Il network on-line Innocentive.com
Innocentive (Innocentive.com) è un network online di “risolutori di problemi”: esperti e innovatori che sviluppano progetti in remoto per l’azienda che crea la richiesta. Innocentive si definisce un marketplace dove menti creative risolvono alcuni dei piu importanti problemi globali, con rincompense fino a 1 Milione di dollari in denaro. Le principali organizzazioni che chiedono aiuto alla comunità appartengono ai settori commerciali e governativi. I progetti predominanti riguardano l’innovazione globale e il settore medicale. Il concetto che Innocentive promuove è chiaramente illustrato nel diagramma, che rappresenta anche un ottimo spunto di riflessione.Di casi studio ce ne sono molti altri e ugualmente interessanti, ma la cosa sorprendente è che non vivono solo nel web. Il co-design ramificato si sta strutturando anche nella vita reale. Si chiamano Innovation Hub e sono tra i primi ad applicare questo nuovo approccio. Si tratta, essenzialmente, di network frequentati da professionisti che mettono a disposizione le proprie competenze all’interno della comunità. L’obiettivo di questi Hub è dare la possibilità di incontrare personalmente altre figure professionali, condividere idee e sviluppare nuovi progetti. Spesso i partecipanti sono alla ricerca di iniziative imprenditoriali a cui aggregarsi per contribuire con il proprio know how.

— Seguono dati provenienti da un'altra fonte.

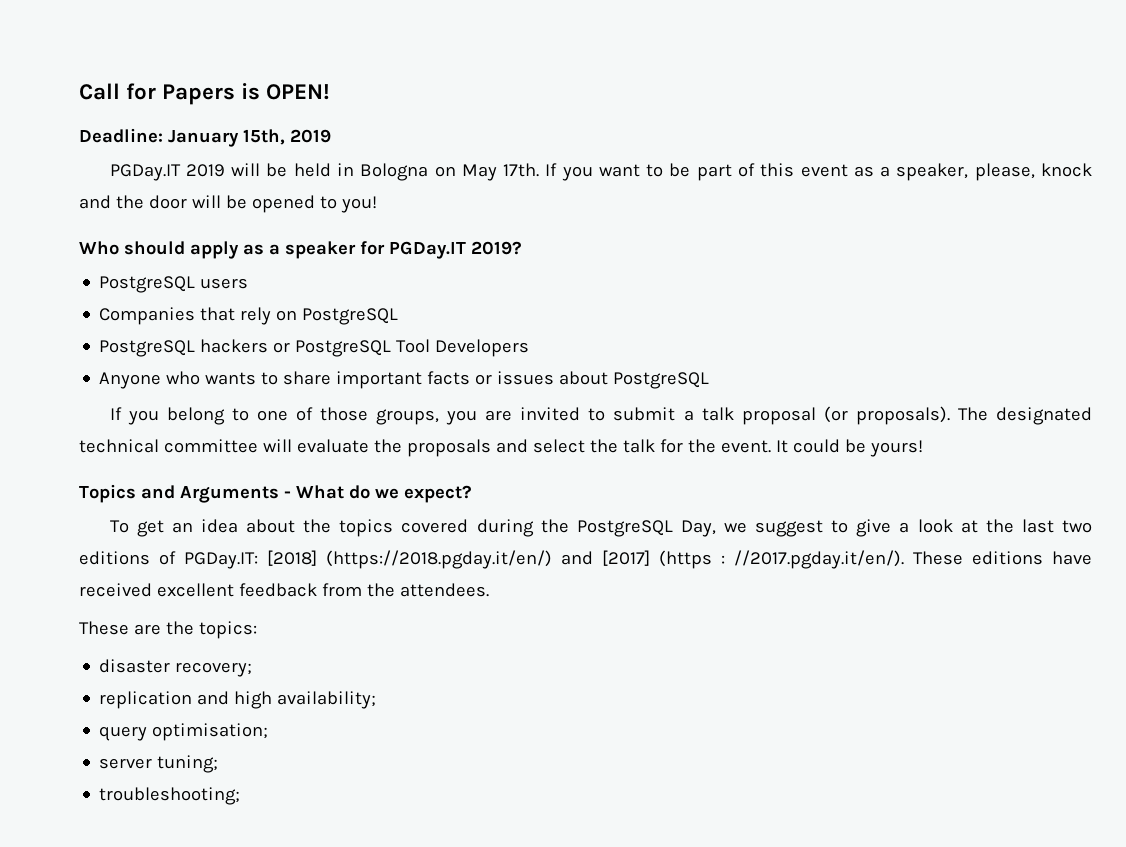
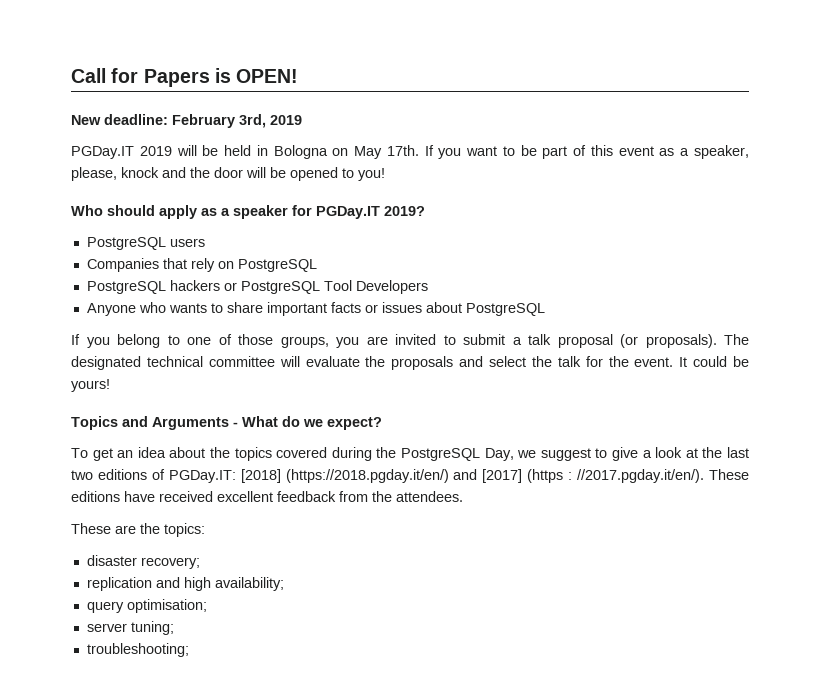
[79,128,285,147] Deadline: January 15th, -> [71,114,266,128] New deadline: February 3rd,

Il progetto TAG – Talent Garden, Innovation Hub
Il concetto di Hub è nato all’estero, ma l’Italia non è rimasta spettatrice. Anzi, negli ultimi tempi si è consolidato sempre più il progetto TAG – Talent Garden, Innovation Hub nato due anni fa a Brescia e presente oggi, con altre sedi, nelle principali città Italiane. La presentazione contenuta nel sito web è molto chiara: “TAG è un ecosistema dove menti brillanti e creative, piene di entusiasmo e di passione, di coraggio e di fantasia, possano aiutarsi e competere allo stesso tempo; sfidarsi e collaborare, confrontarsi e contaminarsi in modo naturale […]” ed ancora “ È fondamentale, riuscire a far connettere e collaborare questi talenti che, se messi in un unico luogo, possono creare un qualche cosa di unico e non controllabile.”